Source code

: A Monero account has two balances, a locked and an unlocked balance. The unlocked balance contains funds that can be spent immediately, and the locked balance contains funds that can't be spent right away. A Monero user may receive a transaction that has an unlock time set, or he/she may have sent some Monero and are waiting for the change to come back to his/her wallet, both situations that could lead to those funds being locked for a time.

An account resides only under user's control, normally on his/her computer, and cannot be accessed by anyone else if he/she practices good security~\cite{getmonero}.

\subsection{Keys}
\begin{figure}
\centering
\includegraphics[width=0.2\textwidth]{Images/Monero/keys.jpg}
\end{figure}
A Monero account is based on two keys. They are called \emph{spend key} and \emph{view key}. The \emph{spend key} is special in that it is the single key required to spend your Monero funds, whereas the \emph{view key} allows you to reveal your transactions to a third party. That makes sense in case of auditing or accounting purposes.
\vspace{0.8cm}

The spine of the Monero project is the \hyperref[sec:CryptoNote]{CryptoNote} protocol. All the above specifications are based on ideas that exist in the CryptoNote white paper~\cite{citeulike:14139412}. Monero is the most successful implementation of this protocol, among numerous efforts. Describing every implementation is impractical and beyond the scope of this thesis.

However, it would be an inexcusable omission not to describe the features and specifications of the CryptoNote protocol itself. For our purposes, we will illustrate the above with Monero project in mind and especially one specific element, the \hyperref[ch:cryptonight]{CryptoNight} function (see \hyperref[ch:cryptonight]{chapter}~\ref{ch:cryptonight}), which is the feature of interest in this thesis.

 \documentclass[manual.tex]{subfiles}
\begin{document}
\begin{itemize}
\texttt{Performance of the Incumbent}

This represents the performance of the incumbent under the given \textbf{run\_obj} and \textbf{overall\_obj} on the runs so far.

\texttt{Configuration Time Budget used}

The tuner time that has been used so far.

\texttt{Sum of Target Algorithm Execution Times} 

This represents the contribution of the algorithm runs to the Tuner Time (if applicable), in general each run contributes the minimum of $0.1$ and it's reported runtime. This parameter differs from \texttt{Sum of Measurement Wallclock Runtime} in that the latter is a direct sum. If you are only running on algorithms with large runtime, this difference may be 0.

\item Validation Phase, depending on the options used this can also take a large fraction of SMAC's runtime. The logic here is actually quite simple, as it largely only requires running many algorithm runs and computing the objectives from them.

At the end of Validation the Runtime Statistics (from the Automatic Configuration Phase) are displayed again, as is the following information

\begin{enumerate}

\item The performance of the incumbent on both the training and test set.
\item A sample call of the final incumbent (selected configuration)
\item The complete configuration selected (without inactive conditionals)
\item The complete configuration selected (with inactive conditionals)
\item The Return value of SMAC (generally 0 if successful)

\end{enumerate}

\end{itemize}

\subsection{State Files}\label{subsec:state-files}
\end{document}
* * * * * * *
◆ Work instruction: Please output the complete listing without any alteration.

◆ Solution below:
Source code

: A Monero account has two balances, a locked and an unlocked balance. The unlocked balance contains funds that can be spent immediately, and the locked balance contains funds that can't be spent right away. A Monero user may receive a transaction that has an unlock time set, or he/she may have sent some Monero and are waiting for the change to come back to his/her wallet, both situations that could lead to those funds being locked for a time.

An account resides only under user's control, normally on his/her computer, and cannot be accessed by anyone else if he/she practices good security~\cite{getmonero}.

\subsection{Keys}
\begin{figure}
\centering
\includegraphics[width=0.2\textwidth]{Images/Monero/keys.jpg}
\end{figure}
A Monero account is based on two keys. They are called \emph{spend key} and \emph{view key}. The \emph{spend key} is special in that it is the single key required to spend your Monero funds, whereas the \emph{view key} allows you to reveal your transactions to a third party. That makes sense in case of auditing or accounting purposes.
\vspace{0.8cm}

The spine of the Monero project is the \hyperref[sec:CryptoNote]{CryptoNote} protocol. All the above specifications are based on ideas that exist in the CryptoNote white paper~\cite{citeulike:14139412}. Monero is the most successful implementation of this protocol, among numerous efforts. Describing every implementation is impractical and beyond the scope of this thesis.

However, it would be an inexcusable omission not to describe the features and specifications of the CryptoNote protocol itself. For our purposes, we will illustrate the above with Monero project in mind and especially one specific element, the \hyperref[ch:cryptonight]{CryptoNight} function (see \hyperref[ch:cryptonight]{chapter}~\ref{ch:cryptonight}), which is the feature of interest in this thesis.

 \documentclass[manual.tex]{subfiles}
\begin{document}
\begin{itemize}
\texttt{Performance of the Incumbent}

This represents the performance of the incumbent under the given \textbf{run\_obj} and \textbf{overall\_obj} on the runs so far.

\texttt{Configuration Time Budget used}

The tuner time that has been used so far.

\texttt{Sum of Target Algorithm Execution Times} 

This represents the contribution of the algorithm runs to the Tuner Time (if applicable), in general each run contributes the minimum of $0.1$ and it's reported runtime. This parameter differs from \texttt{Sum of Measurement Wallclock Runtime} in that the latter is a direct sum. If you are only running on algorithms with large runtime, this difference may be 0.

\item Validation Phase, depending on the options used this can also take a large fraction of SMAC's runtime. The logic here is actually quite simple, as it largely only requires running many algorithm runs and computing the objectives from them.

At the end of Validation the Runtime Statistics (from the Automatic Configuration Phase) are displayed again, as is the following information

\begin{enumerate}

\item The performance of the incumbent on both the training and test set.
\item A sample call of the final incumbent (selected configuration)
\item The complete configuration selected (without inactive conditionals)
\item The complete configuration selected (with inactive conditionals)
\item The Return value of SMAC (generally 0 if successful)

\end{enumerate}

\end{itemize}

\subsection{State Files}\label{subsec:state-files}
\end{document}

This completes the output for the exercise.